### [TEXT SECTION]
▼

“Does a One-Legged Duck Swim in Circles?”

Recent winners of the Foot in Mouth Award, presented each year by the British Plain English Campaign for “a baffling quote by a public figure”:

  • 2005: Welsh politician Rhodri Morgan on the police: “The only thing which isn’t up for grabs is no change, and I think it’s fair to say it’s all to play for, except for no change.”
  • 2004: M.P. Boris Johnson on the television program Have I Got News For You: “I could not fail to disagree with you less.”
  • 2003: U.S. defense secretary Donald Rumsfeld at a news conference: “Reports that say that something hasn’t happened are always interesting to me, because as we know, there are known knowns; there are things we know we know. We also know there are known unknowns; that is to say, we know there are some things we do not know. But there are also unknown unknowns–the ones we don’t know we don’t know.”
  • 2002: Actor Richard Gere: “I know who I am. No one else knows who I am. If I was a giraffe and somebody said I was a snake, I’d think, ‘No, actually I am a giraffe.'”
  • 2001: English artist Tracey Emin: “When it comes to words, I have a uniqueness that I find almost impossible in terms of art–and it’s my words that actually make my art quite unique.”
  • 2000: Alicia Silverstone, quoted in the Sunday Telegraph: “I think that [the film] Clueless was very deep. I think it was deep in the way that it was very light. I think lightness has to come from a very deep place if it’s true lightness.”

“A Bill Becomes a Law When the President Vetoes It”

Excerpts from students’ civics exams in the 1800s:

  • “The three departments of the government is the President rules the world, the governor rules the State, the mayor rules the city.”
  • “The first conscientious Congress met in Philadelphia.”
  • “The Constitution of the United States was established to ensure domestic hostility.”
  • “The Constitution of the United States is that part of the book at the end which nobody reads.”
  • “Congress is divided into civilized half civilized and savage.”

— From Mark Twain, “English as She Is Taught: Being Genuine Answers to Examination Questions in Our Public Schools,” 1887

Rimshot

Two racehorses and a dog are in the stable on the night before the big race.

The old horse says, “Kid, I have a favor to ask. Tomorrow’s the last race of my career. If I win, they’ll have a big parade in my honor and put me in a nice pasture for the rest of my life. If I lose, they’ll send me to the glue factory. Now, I’m still a pretty good racer, but I think we both know that if you try tomorrow, you can beat me. So I’m asking you, just this once … will you let me win?”

The younger racehorse looks at the ground for a long time. “I understand what you’re asking,” he says, “and I feel for you, I really do. But look at this from my point of view. I’ve never lost a race. If I keep up my record, there’s no telling how far I’ll go. And, no offense, but if I lose this early in my career to a horse as old as you, I could never recover. I’m really sorry, but I just can’t do it.”

The dog says, “Are you out of your mind? You’ve said yourself that you already have a great record, and he’s asking you to come in second, in one race, to save his life. How can you refuse that? Have you no soul at all?”

The young horse looks at the old horse and says, “Look — a dog that can talk!”

“Bulwell Is Considered a Good Writer”

Excerpts from 19th-century students’ English exams:

  • “Lord Byron was the son of an heiress and a drunken man.”

▲

### [ENTRIES SHOWN]

▼

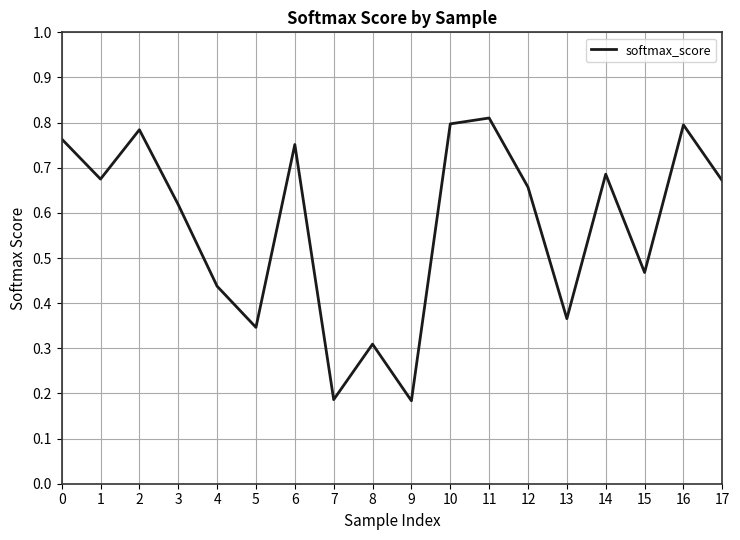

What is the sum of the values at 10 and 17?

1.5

▲
▼

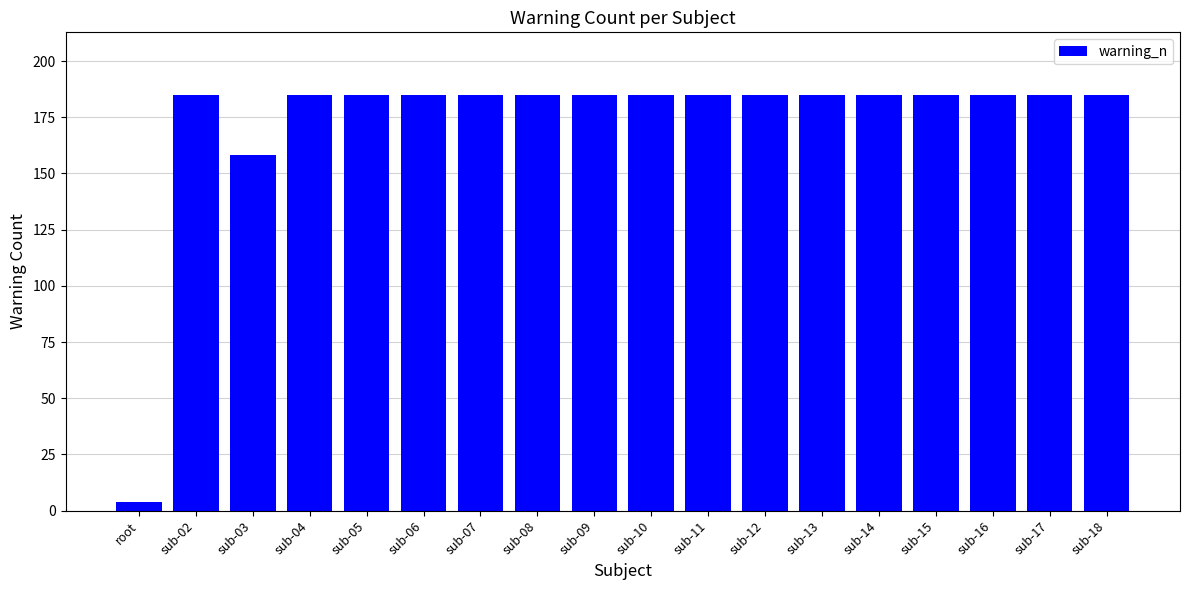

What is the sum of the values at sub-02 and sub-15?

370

▲
▼

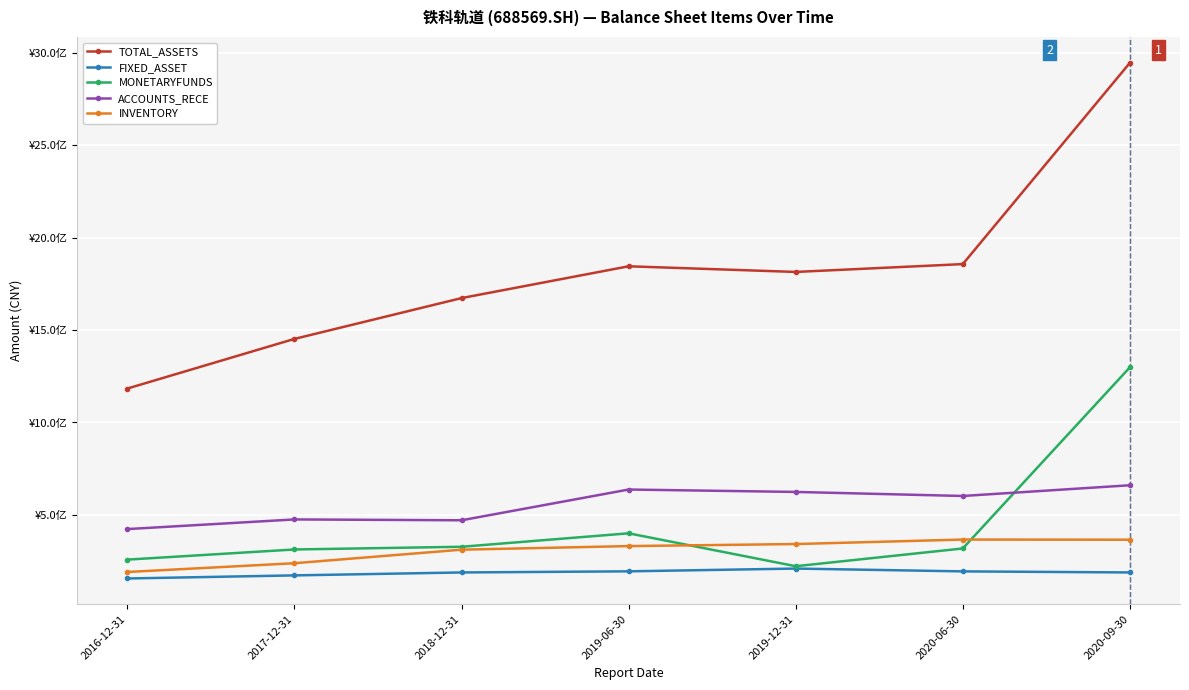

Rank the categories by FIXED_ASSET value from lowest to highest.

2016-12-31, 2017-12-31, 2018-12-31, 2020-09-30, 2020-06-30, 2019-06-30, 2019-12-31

▲

### [WHAT NEEDS TO BE DONE]
According to the humor text above, who won the Foot in Mouth Award, and in which year did each win?

### [EXERCISE RESULT]
- 2005: Rhodri Morgan
- 2004: Boris Johnson
- 2003: Donald Rumsfeld
- 2002: Richard Gere
- 2001: Tracey Emin
- 2000: Alicia Silverstone